Vladimir,

I think all real-world use cases are very valuable to the community.
However, we should be careful to avoid misleading conclusions.

We have well-known patterns for loading data from other systems:
DataStreamer [1] and CacheStore [2].
The article [3] seems a bit confusing to me, since none of those two
patterns are mentioned there.
When proposing a custom approach, it would be great to compare it to the
standard alternatives.

[1] https://ignite.apache.org/docs/latest/data-streaming
[2] https://ignite.apache.org/docs/latest/persistence/custom-cache-store
[3]
https://www.gridgain.com/resources/blog/how-fast-load-large-datasets-apache-ignite-using-key-value-api

On Fri, Feb 26, 2021 at 9:19 AM Vladimir Tchernyi <vtcher...@gmail.com>
wrote:

> Hi Pavel,
>
> the code [1] you shared is a kind of in-memory experiment with all the
> processes inside a single JVM. My work differs - it is from the big retail
> business, and hence it is 100% practice-oriented. True to say, it's
> oriented to the state of things inside my company, and that is my question
> - will my results be interesting to the community? I have seen a lot of
> questions on the user list regarding data loading and difficulties here
> seem to be a blocker in extending Ignite's popularity.

▶ _Saved entries_:

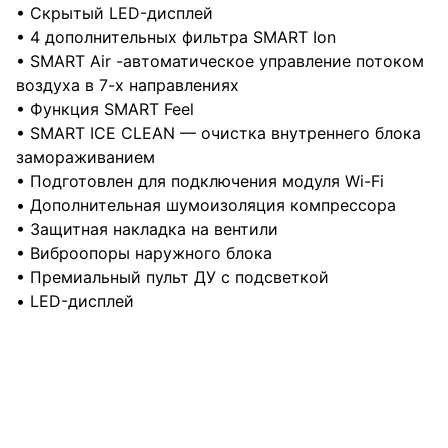
• Скрытый LED-дисплей
• 4 дополнительных фильтра SMART Ion
• SMART Air -автоматическое управление потоком
воздуха в 7-х направлениях
• Функция SMART Feel
• SMART ICE CLEAN — очистка внутреннего блока
замораживанием
• Подготовлен для подключения модуля Wi-Fi
• Дополнительная шумоизоляция компрессора
• Защитная накладка на вентили
• Виброопоры наружного блока
• Премиальный пульт ДУ с подсветкой
• LED-дисплей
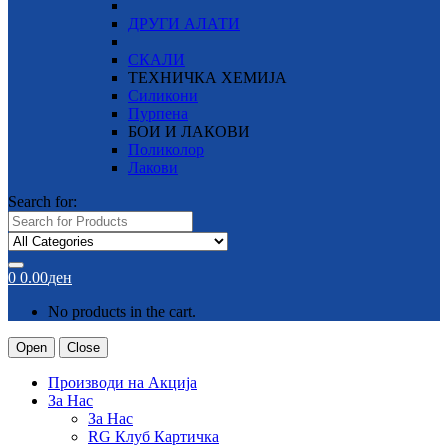
ДРУГИ АЛАТИ
СКАЛИ
ТЕХНИЧКА ХЕМИЈА
Силикони
Пурпена
БОИ И ЛАКОВИ
Поликолор
Лакови
Search for:
0
0.00
ден
No products in the cart.
Open
Close
Производи на Акција
За Нас
За Нас
RG Клуб Картичка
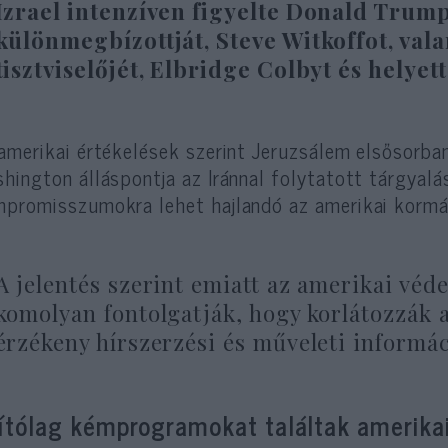
Izrael intenzíven figyelte Donald Trump
különmegbízottját, Steve Witkoffot, val
tisztviselőjét, Elbridge Colbyt és helyet
amerikai értékelések szerint Jeruzsálem elsősorban
hington álláspontja az Iránnal folytatott tárgyalás
promisszumokra lehet hajlandó az amerikai kormá
A jelentés szerint emiatt az amerikai véd
komolyan fontolgatják, hogy korlátozzák a
érzékeny hírszerzési és műveleti informác
lítólag kémprogramokat találtak amerika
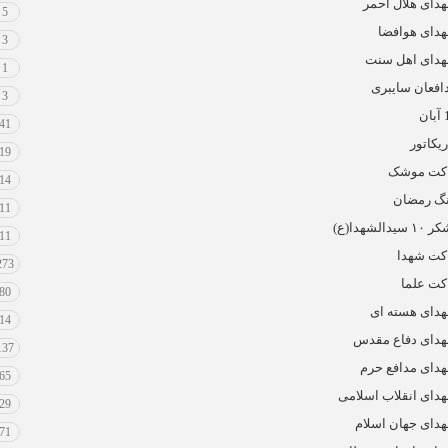
دای هلال احمر
5
دای هوافضا
3
دای اهل سنت
1
افعان سایبری
3
ان
41
ریکاتور
19
کت موشک
14
گ رمضان
11
 سیدالشهدا(ع)
11
کت شهدا
273
کت علما
80
دای هسته ای
14
دای دفاع مقدس
137
دای مدافع حرم
65
دای انقلاب اسلامی
29
دای جهان اسلام
71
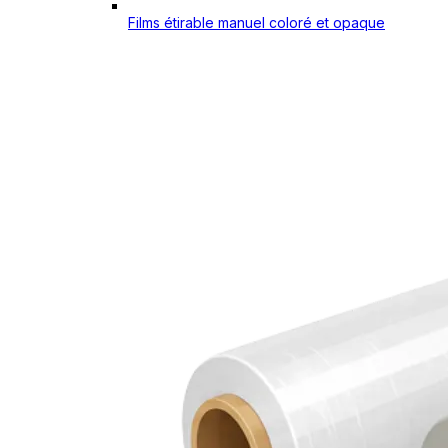
Films étirable manuel coloré et opaque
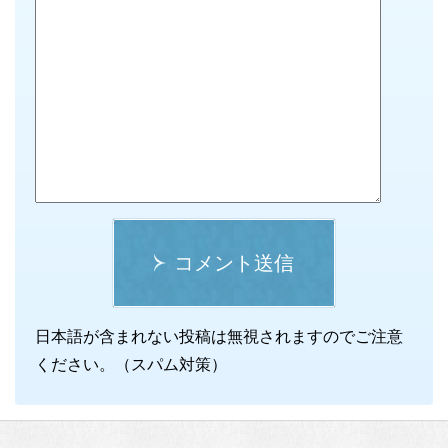
コメント送信
日本語が含まれない投稿は無視されますのでご注意
ください。（スパム対策）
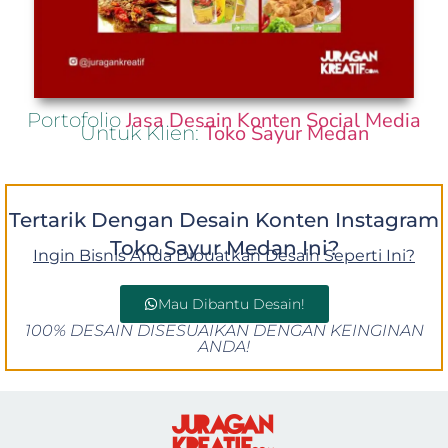
Jasa Desain Konten Social Media
Portofolio
Toko Sayur Medan
Untuk Klien:
Tertarik Dengan Desain Konten Instagram
Toko Sayur Medan Ini?
Ingin Bisnis Anda Dibuatkan Desain Seperti Ini?
Mau Dibantu Desain!
100% DESAIN DISESUAIKAN DENGAN KEINGINAN
ANDA!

▶ _Problems to solve_:
1. In the message about loading data into Ignite, duplicate word for word the part that opens with the words containing "I think all" and closes with "are mentioned there.".
2. Set down without any change the lines of the records that run from the start of the records through the line containing "lítólag kémprogramokat találtak amerika", both ends included. Leave the pictures out of your answer.

▶ _Responses to the tasks_:
1.
I think all real-world use cases are very valuable to the community.
However, we should be careful to avoid misleading conclusions.

We have well-known patterns for loading data from other systems:
DataStreamer [1] and CacheStore [2].
The article [3] seems a bit confusing to me, since none of those two
patterns are mentioned there.

2.
• Скрытый LED-дисплей
• 4 дополнительных фильтра SMART Ion
• SMART Air -автоматическое управление потоком
воздуха в 7-х направлениях
• Функция SMART Feel
• SMART ICE CLEAN — очистка внутреннего блока
замораживанием
• Подготовлен для подключения модуля Wi-Fi
• Дополнительная шумоизоляция компрессора
• Защитная накладка на вентили
• Виброопоры наружного блока
• Премиальный пульт ДУ с подсветкой
• LED-дисплей
ДРУГИ АЛАТИ
СКАЛИ
ТЕХНИЧКА ХЕМИЈА
Силикони
Пурпена
БОИ И ЛАКОВИ
Поликолор
Лакови
Search for:
0
0.00
ден
No products in the cart.
Open
Close
Производи на Акција
За Нас
За Нас
RG Клуб Картичка
Izrael intenzíven figyelte Donald Trump
különmegbízottját, Steve Witkoffot, val
tisztviselőjét, Elbridge Colbyt és helyet
amerikai értékelések szerint Jeruzsálem elsősorban
hington álláspontja az Iránnal folytatott tárgyalás
promisszumokra lehet hajlandó az amerikai kormá
A jelentés szerint emiatt az amerikai véd
komolyan fontolgatják, hogy korlátozzák a
érzékeny hírszerzési és műveleti informác
lítólag kémprogramokat találtak amerika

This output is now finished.